Picture of St. Thomas More

England has no lack of married saints, or saints that were martyred for defending religious liberty. Earlier, we profiled St. Philip Howard, one of the Forty Martyrs of England and Wales canonized in 1970 by Pope Paul VI. And today, on the second day of the Fortnight for Freedom, we celebrate the feast of St. Thomas More, husband, father, and martyr under King Henry VIII in 1535. (Today is also the feast day of St. John Fisher, a bishop also martyred in 1535, but here we confine ourselves to married saints.)

The basics:

  • Born February 7, 1478, in London
  • Married Jane Colt in 1505; she died in 1511
  • Married Alice Middleton in 1511
  • Father of four children
  • Imprisoned in the Tower of London in 1534
  • Executed by beheading on July 6, 1535
  • Canonized May 19, 1935 by Pius XI

The Fortnight for Freedom began yesterday, on the vigil of today’s feast day of St. Thomas More and St. John Fisher. The timing is intentional. Both men faced suffering, imprisonment, and ultimately death because of their allegiance to their faith.

The contours of St. Thomas More’s life are familiar to many, thanks in large part to the 1966 movie A Man for All Seasons. Born into a well situated family, St. Thomas was educated at Oxford University and, after a period of discerning the religious life, became a lawyer and married Jane Colt, daughter of a country nobleman. The two lived an exceptionally happy marriage and welcomed four children into their family, but their life together on earth was cut short with Jane’s death at the age of twenty-two. For the sake of the children, St. Thomas remarried quickly and his new wife, Alice Middleton, proved to be a more than capable stepmother and household manager. St. Thomas grew to love Alice as well, and in his epitaph wrote, “This one [Jane] so lived with me, and the other one [Alice] now so liveth, that it is doubtful whether this or the other were dearer to me” (as quoted by Ferdinand Holbock in Married Saints and Blesseds Through the Centuries, 323).

Difficulties began to besiege St. Thomas in 1522. The current ruler of England, King Henry VIII, was seeking to annul his marriage with his wife Catherine and marry a lady-in-waiting by the name of Anne Boleyn. Catherine, the widow of King Henry’s brother, had borne a number of children, but each died at birth or shortly thereafter, with the exception of Princess Mary. Seeking an heir to the throne, King Henry petitioned Rome in vain to grant him an annulment.

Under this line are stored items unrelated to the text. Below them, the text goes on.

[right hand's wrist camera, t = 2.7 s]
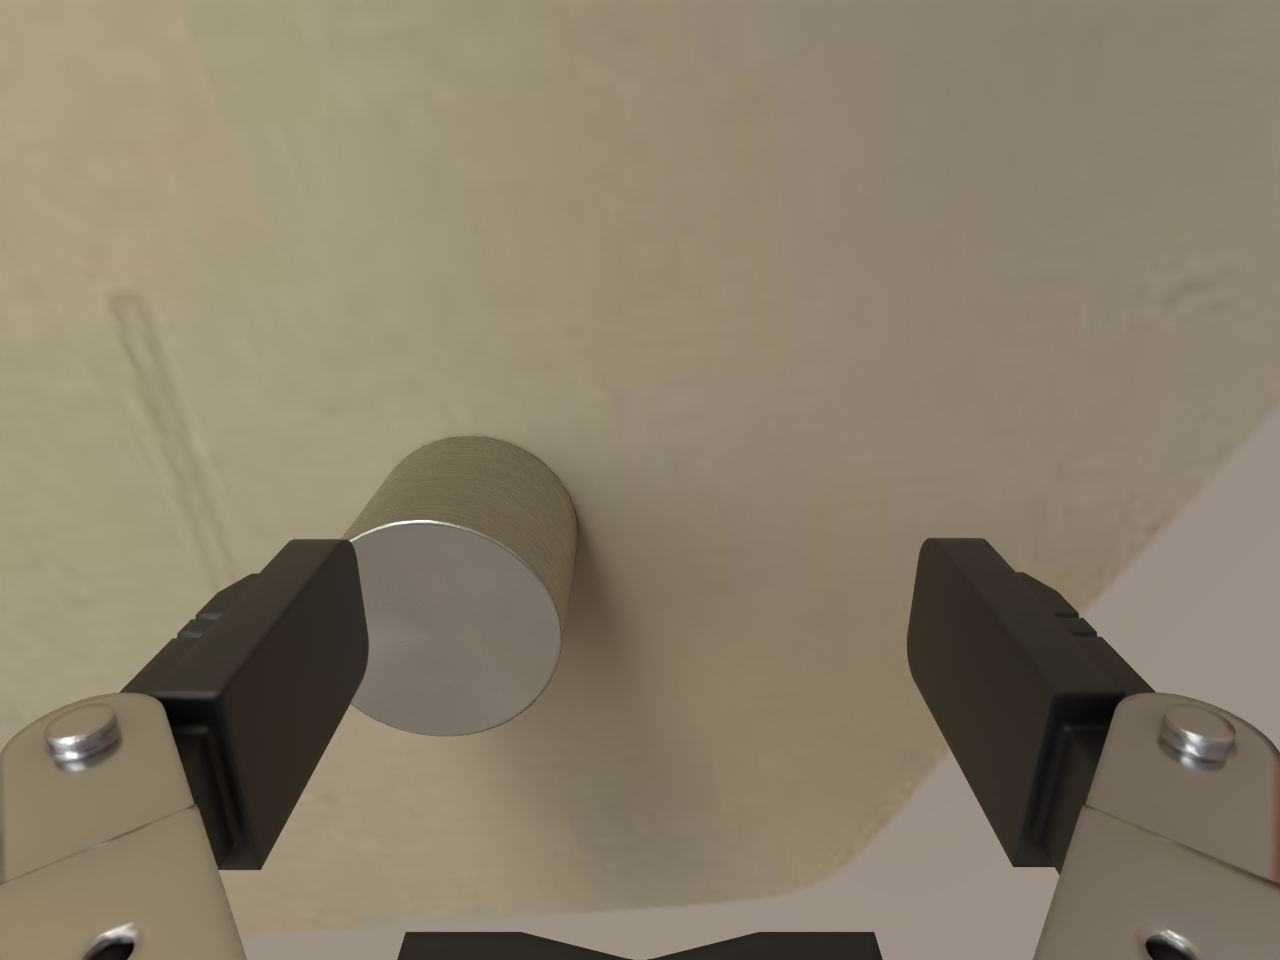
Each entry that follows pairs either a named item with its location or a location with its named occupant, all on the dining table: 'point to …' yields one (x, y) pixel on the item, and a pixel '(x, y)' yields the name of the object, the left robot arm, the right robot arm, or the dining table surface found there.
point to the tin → (463, 586)
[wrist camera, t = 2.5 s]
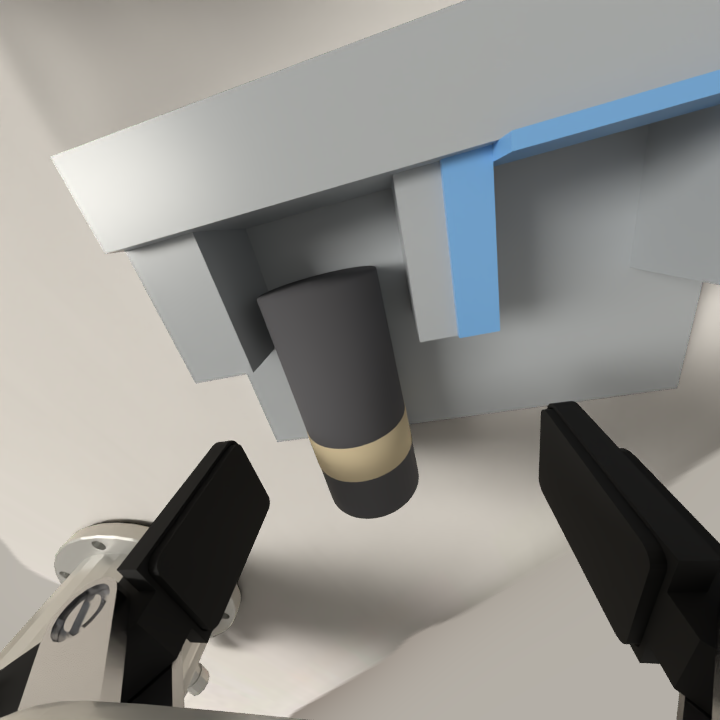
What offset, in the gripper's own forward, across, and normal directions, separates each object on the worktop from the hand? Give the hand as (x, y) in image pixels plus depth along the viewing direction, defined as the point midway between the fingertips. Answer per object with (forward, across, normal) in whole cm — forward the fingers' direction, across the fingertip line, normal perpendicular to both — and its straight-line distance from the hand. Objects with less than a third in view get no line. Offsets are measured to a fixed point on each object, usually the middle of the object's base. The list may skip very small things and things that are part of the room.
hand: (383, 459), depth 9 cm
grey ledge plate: (+4, -3, -4) cm, 7 cm away
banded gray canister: (+4, +1, -1) cm, 4 cm away
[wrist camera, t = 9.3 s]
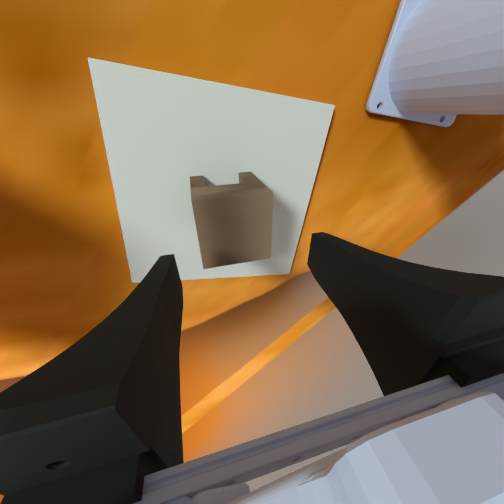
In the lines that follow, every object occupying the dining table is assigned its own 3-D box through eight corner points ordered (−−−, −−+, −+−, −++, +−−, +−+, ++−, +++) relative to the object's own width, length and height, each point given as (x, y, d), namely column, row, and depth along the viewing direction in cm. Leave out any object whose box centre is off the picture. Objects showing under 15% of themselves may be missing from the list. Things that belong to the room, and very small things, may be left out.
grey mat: (330, 105, 17) (335, 105, 16) (287, 270, 25) (289, 273, 25) (91, 59, 12) (87, 57, 12) (133, 278, 21) (132, 282, 20)
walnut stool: (250, 171, 18) (273, 192, 13) (251, 225, 20) (270, 257, 16) (189, 176, 17) (191, 200, 12) (199, 232, 19) (203, 269, 15)
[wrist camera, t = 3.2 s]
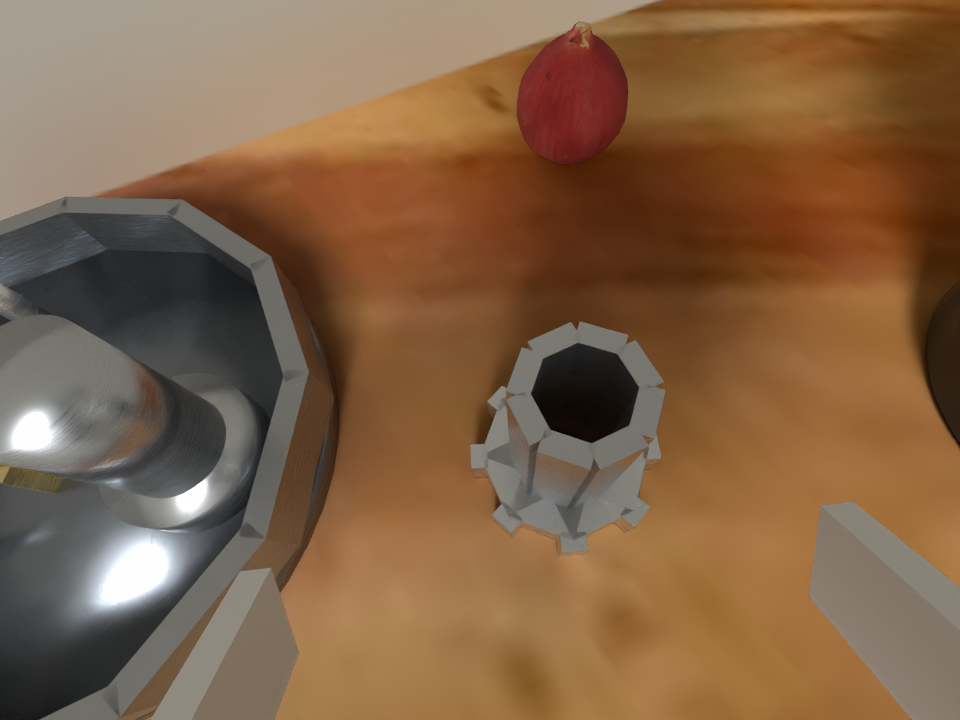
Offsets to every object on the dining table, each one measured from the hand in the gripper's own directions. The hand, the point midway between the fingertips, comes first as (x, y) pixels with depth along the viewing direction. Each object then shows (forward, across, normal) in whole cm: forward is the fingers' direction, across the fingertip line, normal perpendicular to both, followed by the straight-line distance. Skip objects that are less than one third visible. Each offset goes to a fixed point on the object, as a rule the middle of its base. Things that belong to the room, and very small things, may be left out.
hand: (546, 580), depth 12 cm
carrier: (+12, -20, -1) cm, 24 cm away
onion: (+22, +5, +10) cm, 25 cm away
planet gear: (+10, +2, -3) cm, 10 cm away
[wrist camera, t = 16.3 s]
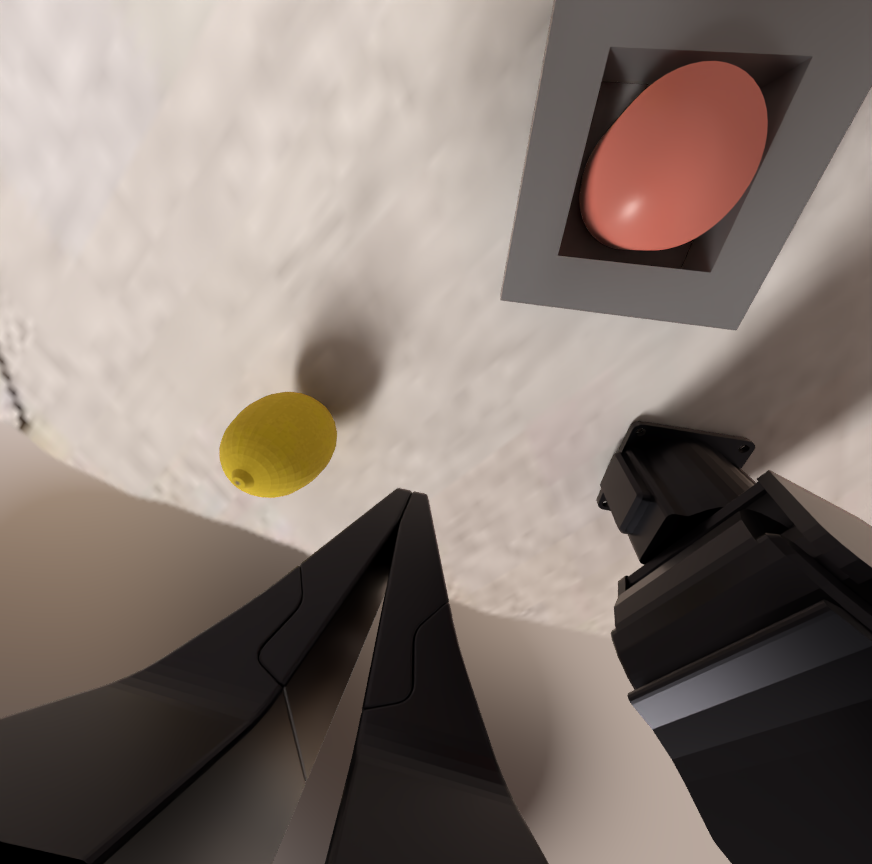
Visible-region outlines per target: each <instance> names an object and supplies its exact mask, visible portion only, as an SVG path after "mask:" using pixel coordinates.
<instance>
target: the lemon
mask: <svg viewBox="0 0 872 864" xmlns="http://www.w3.org/2000/svg"><path fill="white" fill-rule="evenodd" d="M336 440H337V430H336V426H335V422H334V420H333V418H332V416H331V414H330V412H329V411H328V410H327V408H326V407H325V406H324V405H323V404H321V403H320V402H319V401H317V400H316V399H314V398H312V397H310V396H308V395H305V394H302V393H295V392H282V393H276V394H271V395H268V396H265V397H263V398H261V399H259V400H257V401H255V402H253V403H252V404H250V405H249V406H247V407H246V408H245V409H244V410H242V411H241V412H240V413H239V414H238V416H237V417H236V418H235V419H234V420H233V421H232V422H231V424H230V425H229V426H228V428H227V429H226V431H225V433H224V435H223V438H222V440H221V444H220V462H221V465H222V468H223V471H224V473H225V475H226V476H227V478H228V479H229V480H230V481H231V483H232V484H234V485H235V486H236V487H237V488H239V489H240V490H242V491H244V492H246V493H248V494H250V495H254V496H258V497H268V498H275V497H280V496H285V495H288V494H291V493H293V492H295V491H297V490H299V489H301V488H302V487H304V486H306V485H307V484H309V483H310V482H311V481H313V480H314V479H315V478H316V477H317V476H318V475H319V474H320V473H321V472H322V470H323V469H324V468H325V467H326V466H327V464H328V463H329V461H330V459H331V457H332V455H333V452H334V450H335V447H336Z"/></svg>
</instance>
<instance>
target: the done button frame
mask: <svg viewBox="0 0 872 864" xmlns="http://www.w3.org/2000/svg"><path fill="white" fill-rule="evenodd" d="M702 61H720V62H727V63H729V64H732V65H735V66H737V67H739V68H741V69H742V70H744V71H746V72H747V73H748V74H749V75H750V76H751V77H752V78H753V79H754V80H755V82H756V83H757V85H758V86H759V88H760V90H761V92H762V95H763V97H764V100H765V104H766V108H767V119H768V126H767V137H766V143H765V148H764V151H763V155H762V158H761V161H760V163H759V166H758V168H757V171H756V173H755V175H754V177H753V179H752V181H751V183H750V184H749V186H748V188H747V189H746V191H745V192H744V194H743V195H742V197H741V198H740V199H739V201H738V202H737V203H736V204H735V206H734V207H733V208H732V209H731V210H730V211H729V212H728V213H727V214H726V215H725V216H724V217H723V218H722V219H721V220H720V221H719V222H718V223H717V224H716V225H714V226H713V227H712V228H710V229H709V230H708V231H706V232H705V233H703V234H702V235H700V236H698V237H697V238H695V239H694V240H693V243H692V245H691V247H690V250H689V252H688V254H687V257H686V259H685V261H684V264H683V266H682V268H681V269H674V268H665V267H656V266H647V265H638V264H629V263H620V262H611V261H602V260H593V259H584V258H576V257H567V256H558V253H559V249H560V245H561V241H562V237H563V233H564V229H565V225H566V221H567V217H568V213H569V209H570V205H571V201H572V197H573V193H574V189H575V185H576V181H577V177H578V173H579V169H580V165H581V161H582V157H583V153H584V149H585V145H586V141H587V137H588V133H589V129H590V125H591V121H592V117H593V113H594V109H595V105H596V101H597V97H598V93H599V89H600V85H601V81H603V82H621V83H638V84H653V83H654V82H655V81H657V80H658V79H660V78H661V77H663V76H664V75H666V74H668V73H670V72H672V71H674V70H676V69H678V68H680V67H683V66H686V65H689V64H692V63H697V62H702ZM871 86H872V0H554V5H553V10H552V16H551V21H550V27H549V32H548V38H547V43H546V49H545V54H544V60H543V65H542V70H541V76H540V81H539V87H538V92H537V98H536V103H535V109H534V114H533V120H532V125H531V131H530V136H529V142H528V147H527V153H526V158H525V164H524V169H523V174H522V180H521V185H520V191H519V196H518V202H517V207H516V213H515V218H514V224H513V229H512V235H511V240H510V246H509V251H508V257H507V262H506V268H505V273H504V279H503V284H502V289H501V300H502V301H510V302H518V303H526V304H534V305H541V306H549V307H557V308H565V309H573V310H581V311H588V312H596V313H604V314H612V315H620V316H628V317H635V318H643V319H651V320H659V321H667V322H675V323H682V324H690V325H698V326H706V327H714V328H722V329H729V330H737V329H738V327H739V325H740V323H741V321H742V320H743V318H744V316H745V314H746V312H747V311H748V309H749V307H750V305H751V303H752V302H753V300H754V298H755V296H756V294H757V292H758V291H759V289H760V287H761V285H762V283H763V282H764V280H765V278H766V276H767V274H768V273H769V271H770V269H771V267H772V265H773V264H774V262H775V260H776V258H777V256H778V254H779V253H780V251H781V249H782V247H783V245H784V244H785V242H786V240H787V238H788V236H789V235H790V233H791V231H792V229H793V227H794V226H795V224H796V222H797V220H798V218H799V216H800V215H801V213H802V211H803V209H804V207H805V206H806V204H807V202H808V200H809V198H810V197H811V195H812V193H813V191H814V189H815V188H816V186H817V184H818V182H819V180H820V179H821V177H822V175H823V173H824V171H825V169H826V168H827V166H828V164H829V162H830V160H831V159H832V157H833V155H834V153H835V151H836V150H837V148H838V146H839V144H840V142H841V141H842V139H843V137H844V135H845V133H846V131H847V130H848V128H849V126H850V124H851V122H852V121H853V119H854V117H855V115H856V113H857V112H858V110H859V108H860V106H861V104H862V103H863V101H864V99H865V97H866V95H867V93H868V92H869V90H870V88H871Z"/></svg>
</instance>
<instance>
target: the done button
mask: <svg viewBox="0 0 872 864" xmlns="http://www.w3.org/2000/svg"><path fill="white" fill-rule="evenodd" d="M767 126H768V119H767V108H766V104H765V100H764V97H763V95H762V92H761V90H760V88H759V86H758V85H757V83H756V82H755V80H754V79H753V78H752V77H751V76H750V75H749V74H748V73H747V72H746V71H744V70H742V69H741V68H739V67H737V66H735V65H732V64H729V63H727V62H720V61H702V62H697V63H692V64H689V65H686V66H683V67H680V68H678V69H676V70H674V71H672V72H670V73H668V74H666V75H664V76H663V77H661V78H660V79H658V80H657V81H655V82H654V83H653V84H651V85H650V86H649V87H648V88H647V89H645V90H644V91H643V92H642V93H641V94H640V95H639V96H638V97H637V98H636V99H635V100H634V101H633V102H632V103H631V104H630V106H629V107H628V108H627V109H626V110H625V111H624V112H623V113H622V115H621V116H620V117H619V118H618V119H617V120H616V121H615V122H614V123H613V125H612V126H611V127H610V128H609V129H608V130H607V131H606V133H605V134H604V135H603V136H602V138H601V139H600V140H599V142H598V143H597V145H596V146H595V148H594V149H593V151H592V153H591V155H590V157H589V159H588V161H587V164H586V166H585V169H584V172H583V175H582V180H581V185H580V194H579V201H580V210H581V215H582V218H583V221H584V223H585V226H586V228H587V229H588V231H589V232H590V234H591V235H592V236H593V237H594V238H595V239H596V240H598V241H599V242H600V243H602V244H604V245H605V246H608V247H610V248H613V249H619V250H663V249H668V248H673V247H676V246H679V245H682V244H684V243H687V242H689V241H691V240H693V239H695V238H697V237H698V236H700V235H702V234H703V233H705V232H706V231H708V230H709V229H710V228H712V227H713V226H714V225H716V224H717V223H718V222H719V221H720V220H721V219H722V218H723V217H724V216H725V215H726V214H727V213H728V212H729V211H730V210H731V209H732V208H733V207H734V206H735V204H736V203H737V202H738V201H739V199H740V198H741V197H742V195H743V194H744V192H745V191H746V189H747V188H748V186H749V184H750V183H751V181H752V179H753V177H754V175H755V173H756V171H757V168H758V166H759V163H760V161H761V158H762V155H763V151H764V148H765V143H766V137H767Z"/></svg>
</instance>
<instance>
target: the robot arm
mask: <svg viewBox="0 0 872 864" xmlns="http://www.w3.org/2000/svg"><path fill="white" fill-rule="evenodd" d="M640 428H643V430H642V431H641V432H639V433H636V431H637V430H638V429H640ZM743 445H745V446H744V447H743V448H741V449H739V448H740V447H741V446H743ZM754 449H755V445H754V443H753V442H751V441H750V440H749V439H747V438H743V437H737V436H730V435H724V434H718V433H711V432H705V431H699V430H693V429H686V428H680V427H674V426H667V425H661V424H655V423H649V422H642V421H638V422H635V423H633V424H632V425H631V426H630V427H629V429H628V431H627V434H626V436H625V438H624V440H623V442H622V444H621V447H620V449H619V451H618V452H616V453H615V454H614V455H613V457H612V459H611V461H610V464H609V466H608V468H607V470H606V473H605V475H604V477H603V479H602V481H601V484H600V486H601V490H600V493H599V495H598V497H597V503H598V506H599V507H600V508H601V509H604V510H609V511H611V512H612V515H613V517H614V520H615V522H616V524H617V527H618V529H619V530H620V531H621V533H624V534H628V536H629V539H630V541H631V543H632V545H633V548H634V550H635V552H636V554H637V557H638V559H639V561H640V563H642V564H644V566H642V567H641V568H640V569H638V570H637V571H635V572H634V573H633V574H631V575H630V576H625V577H623V578H622V579H621V580H619V581H618V599H617V601H616V604H615V606H614V615H615V627H616V628H615V629H614V630H612V632H611V636H612V641H613V644H614V647H615V650H616V653H617V656H618V658H619V660H620V662H621V664H622V666H623V669H624V671H625V673H626V675H627V677H628V679H629V681H630V683H631V684H632V686H633V688H634V689H635V690H634V691H632V692H630V693H628V699H629V701H630V703H631V704H632V705H633V707H634V708H635V709H636V710H637V711H638V713H639V714H640V715H641V716H642V717H643V719H644V720H645V721H646V722H647V724H648V725H649V726H650V727H651V728H652V730H653V731H654V733H655V734H656V736H657V737H658V739H659V740H660V742H661V744H662V745H663V747H664V748H665V750H666V751H667V753H668V754H669V756H670V757H671V759H672V761H673V762H674V764H675V766H676V768H677V770H678V772H679V773H680V775H681V777H682V779H683V781H684V783H685V785H686V787H687V789H688V791H689V793H690V795H691V797H692V799H693V801H694V803H695V805H696V807H697V809H698V811H699V813H700V815H701V817H702V819H703V821H704V823H705V825H706V827H707V829H708V831H709V833H710V835H711V837H712V839H713V840H714V842H715V843H716V845H717V846H718V847H719V848H720V850H721V851H722V852H723V853H724V855H725V856H726V857H727V858H728V860H729V861H730V862H731V863H732V864H872V526H870V525H869V524H867V523H866V522H864V521H863V520H861V519H860V518H858V517H856V516H854V515H853V514H851V513H849V512H847V511H845V510H843V509H841V508H840V507H838V506H836V505H834V504H832V503H830V502H828V501H826V500H825V499H823V498H821V497H819V496H817V495H815V494H813V493H811V492H810V491H808V490H806V489H804V488H802V487H800V486H798V485H797V484H795V483H793V482H791V481H789V480H787V479H785V478H783V477H782V476H780V475H778V474H776V473H774V472H772V471H770V470H768V471H767V472H766V473H764V474H763V475H762V476H760V477H759V478H758V479H757V480H758V482H757V483H756V482H755V481H754V480H753V479H751V478H750V477H749V476H748V475H747V474H746V473H745V472H744V471H743V470H742V469H741V468H742V466H743V465H744V464H745V462H746V461H747V459H748V458H749V457H750V455H751V454H752V452H753V451H754ZM604 501H607V502H606V503H603V502H604ZM384 594H385V597H384ZM383 597H384V602H383V607H382V611H381V617H380V622H379V626H378V632H377V637H376V642H375V647H374V652H373V657H372V662H371V667H370V672H369V677H368V682H367V687H366V692H365V697H364V702H363V707H362V713H361V718H360V722H359V727H358V732H357V737H356V741H355V745H354V750H353V754H352V759H351V763H350V767H349V771H348V775H347V779H346V783H345V787H344V791H343V795H342V798H341V803H340V806H339V810H338V814H337V818H336V822H335V826H334V830H333V834H332V838H331V842H330V846H329V850H328V854H327V858H326V861H325V864H548V862H547V860H546V858H545V856H544V854H543V853H542V851H541V849H540V847H539V845H538V844H537V842H536V840H535V838H534V836H533V835H532V833H531V831H530V829H529V827H528V826H527V824H526V822H525V820H524V818H523V817H522V815H521V813H520V811H519V809H518V807H517V806H516V804H515V802H514V800H513V798H512V796H511V794H510V792H509V789H508V787H507V785H506V782H505V780H504V778H503V775H502V773H501V770H500V768H499V765H498V763H497V760H496V757H495V754H494V752H493V749H492V746H491V743H490V740H489V737H488V734H487V731H486V728H485V725H484V722H483V719H482V716H481V713H480V710H479V707H478V704H477V701H476V698H475V695H474V692H473V689H472V686H471V683H470V680H469V677H468V674H467V671H466V667H465V664H464V661H463V657H462V654H461V650H460V647H459V644H458V639H457V635H456V631H455V627H454V623H453V618H452V613H451V608H450V604H449V599H448V594H447V589H446V584H445V579H444V574H443V569H442V564H441V559H440V554H439V549H438V544H437V539H436V534H435V530H434V525H433V520H432V515H431V510H430V505H429V500H428V496H427V495H426V494H424V493H419V492H413V493H412V492H411V491H410V490H406V489H401V488H397V489H396V490H394V491H393V492H392V493H390V494H389V495H388V496H387V497H385V498H384V499H383V500H382V501H380V502H379V503H378V504H376V505H375V506H374V507H373V508H371V509H370V510H369V511H367V512H366V513H365V514H364V515H362V516H361V517H360V518H358V519H357V520H356V521H355V522H353V523H352V524H351V525H350V526H348V527H347V528H346V529H344V530H343V531H342V532H341V533H339V534H338V535H337V536H335V537H334V538H333V539H332V540H330V541H329V542H328V543H327V544H325V545H324V546H323V547H321V548H320V549H319V550H318V551H316V552H315V553H314V554H312V555H311V556H310V557H309V558H307V559H306V560H305V561H304V562H302V563H301V564H300V566H297V567H296V568H294V569H293V570H292V571H291V572H289V573H288V574H287V575H285V576H284V577H283V578H282V579H280V580H279V581H277V582H276V583H275V584H273V585H272V586H271V587H269V588H268V589H267V590H265V591H264V592H263V593H261V594H260V595H258V596H257V597H255V598H254V599H252V600H251V601H249V602H248V603H246V604H245V605H243V606H242V607H240V608H239V609H237V610H236V611H235V612H233V613H231V614H230V615H228V616H227V617H225V618H224V619H222V620H221V621H219V622H217V623H216V624H214V625H213V626H211V627H210V628H208V629H207V630H205V631H204V632H202V633H200V634H199V635H197V636H196V637H194V638H193V639H191V640H190V641H188V642H186V643H185V644H183V645H182V646H180V647H179V648H177V649H176V650H174V651H173V652H171V653H169V654H168V655H166V656H165V657H163V658H161V659H160V660H158V661H156V662H155V663H153V664H151V665H149V666H147V667H145V668H144V669H142V670H140V671H138V672H136V673H133V674H131V675H129V676H127V677H125V678H122V679H120V680H117V681H115V682H112V683H109V684H106V685H103V686H100V687H97V688H94V689H91V690H88V691H84V692H81V693H78V694H75V695H72V696H69V697H66V698H62V699H59V700H56V701H53V702H50V703H47V704H43V705H40V706H37V707H34V708H31V709H27V710H24V711H21V712H18V713H15V714H12V715H9V716H5V717H2V718H0V864H272V863H273V861H274V858H275V856H276V854H277V851H278V849H279V846H280V844H281V842H282V839H283V837H284V835H285V832H286V829H287V827H288V825H289V823H290V820H291V818H292V815H293V813H294V811H295V808H296V806H297V803H298V801H299V799H300V796H301V794H302V791H303V789H304V786H305V784H306V783H305V781H306V780H307V779H308V777H309V774H310V772H311V770H312V767H313V765H314V762H315V760H316V757H317V755H318V752H319V750H320V748H321V745H322V743H323V741H324V738H325V736H326V734H327V731H328V729H329V726H330V724H331V722H332V719H333V717H334V714H335V712H336V710H337V707H338V705H339V702H340V700H341V697H342V695H343V693H344V690H345V688H346V685H347V683H348V681H349V678H350V676H351V674H352V671H353V668H354V666H355V664H356V662H357V659H358V657H359V654H360V652H361V649H362V647H363V645H364V642H365V640H366V638H367V635H368V633H369V630H370V628H371V626H372V623H373V621H374V618H375V616H376V614H377V611H378V609H379V606H380V604H381V601H382V599H383Z"/></svg>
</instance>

Enter Thomas More. As a well-respected lawyer, St. Thomas was asked by the King for counsel in the “Great Matter” of his desire for an annulment. After reflection and consultation, St. Thomas replied that his opinion was with the pope – the marriage was valid and could not be annulled. This was not the answer King Henry was hoping to hear. And yet not long after, the King appointed St. Thomas to the weighty position of Lord Chancellor, promising him that his conscience in the matter of the marriage would be respected.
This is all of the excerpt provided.